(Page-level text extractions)
++++++++++

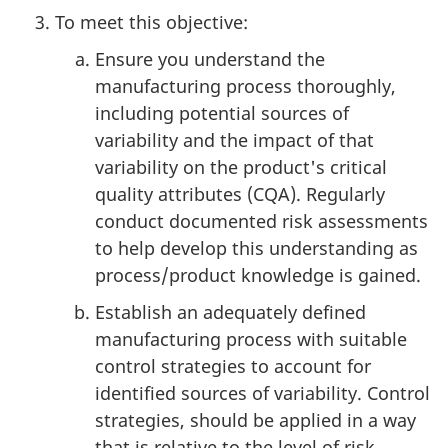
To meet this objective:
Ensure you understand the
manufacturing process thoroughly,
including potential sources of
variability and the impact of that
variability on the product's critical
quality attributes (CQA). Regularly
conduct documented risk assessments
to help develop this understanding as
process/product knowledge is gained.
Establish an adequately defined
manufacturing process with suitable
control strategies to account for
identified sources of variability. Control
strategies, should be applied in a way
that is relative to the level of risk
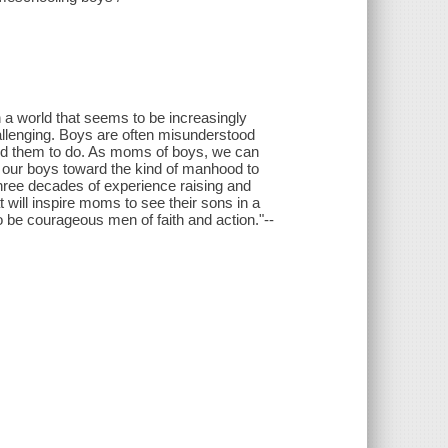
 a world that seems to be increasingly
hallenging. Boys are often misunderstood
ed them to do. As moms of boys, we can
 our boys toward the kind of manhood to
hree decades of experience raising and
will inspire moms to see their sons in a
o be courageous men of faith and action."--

++++++++++

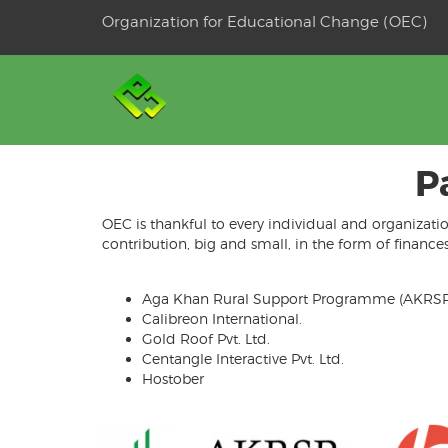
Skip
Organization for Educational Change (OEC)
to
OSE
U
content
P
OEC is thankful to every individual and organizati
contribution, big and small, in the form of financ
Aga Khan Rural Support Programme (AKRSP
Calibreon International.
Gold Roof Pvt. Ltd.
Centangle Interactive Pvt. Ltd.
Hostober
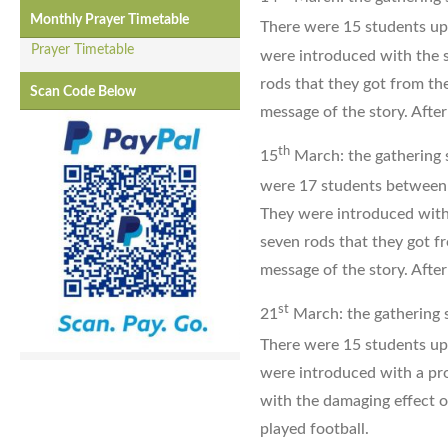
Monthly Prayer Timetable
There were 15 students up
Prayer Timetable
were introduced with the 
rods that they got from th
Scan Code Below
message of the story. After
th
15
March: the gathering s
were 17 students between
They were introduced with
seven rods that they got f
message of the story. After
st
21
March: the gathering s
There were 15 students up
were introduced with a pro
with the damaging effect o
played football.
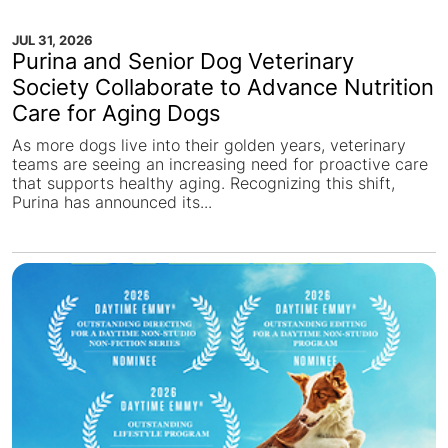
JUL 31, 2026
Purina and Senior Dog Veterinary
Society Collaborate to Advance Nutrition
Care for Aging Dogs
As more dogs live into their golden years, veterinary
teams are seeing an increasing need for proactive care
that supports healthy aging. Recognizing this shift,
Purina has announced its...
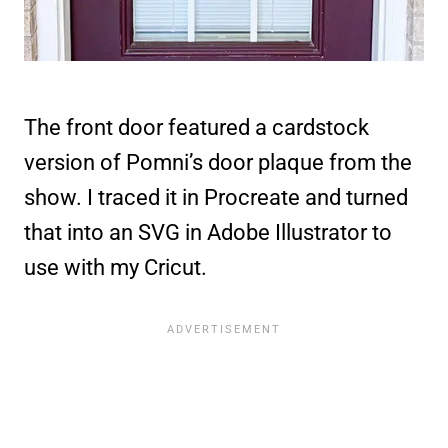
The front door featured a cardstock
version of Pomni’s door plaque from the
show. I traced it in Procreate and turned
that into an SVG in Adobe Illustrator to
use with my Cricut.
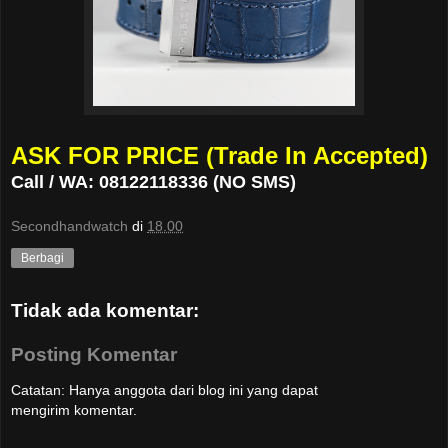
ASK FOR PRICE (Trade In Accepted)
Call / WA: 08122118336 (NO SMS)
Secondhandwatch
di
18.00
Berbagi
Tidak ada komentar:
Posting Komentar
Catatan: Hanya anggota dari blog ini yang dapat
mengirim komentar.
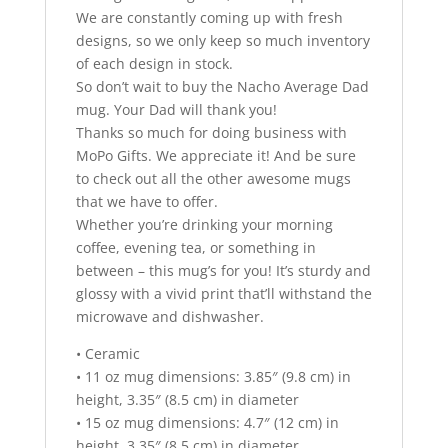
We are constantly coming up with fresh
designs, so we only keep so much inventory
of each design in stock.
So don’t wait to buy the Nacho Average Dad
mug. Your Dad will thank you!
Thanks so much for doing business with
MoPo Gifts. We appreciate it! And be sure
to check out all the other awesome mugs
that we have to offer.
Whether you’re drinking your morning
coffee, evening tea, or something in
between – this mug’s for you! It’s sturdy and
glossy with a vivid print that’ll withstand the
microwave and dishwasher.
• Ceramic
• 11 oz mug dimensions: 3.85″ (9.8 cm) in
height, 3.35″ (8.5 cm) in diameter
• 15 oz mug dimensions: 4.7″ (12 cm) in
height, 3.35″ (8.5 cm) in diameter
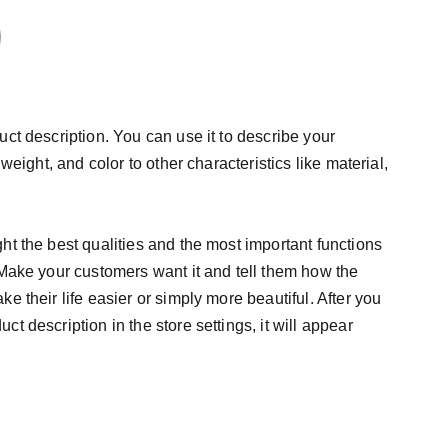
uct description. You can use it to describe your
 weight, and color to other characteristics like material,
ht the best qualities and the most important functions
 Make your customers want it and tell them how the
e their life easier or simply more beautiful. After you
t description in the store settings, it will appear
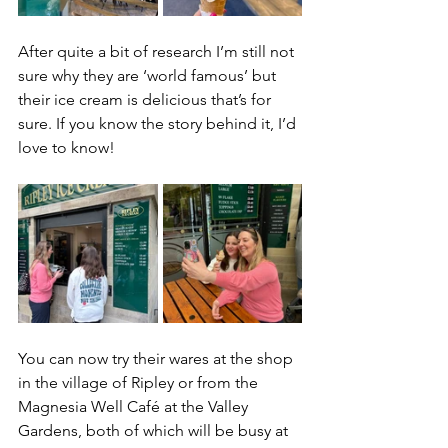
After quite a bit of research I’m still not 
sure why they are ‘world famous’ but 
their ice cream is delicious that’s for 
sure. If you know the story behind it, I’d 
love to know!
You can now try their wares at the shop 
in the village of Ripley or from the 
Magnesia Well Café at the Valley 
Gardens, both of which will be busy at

++++++++++

What you should do> Scan the lines above for the word "rods" and copy every one where it occurs.

Exercise output>
rods that they got from th
seven rods that they got f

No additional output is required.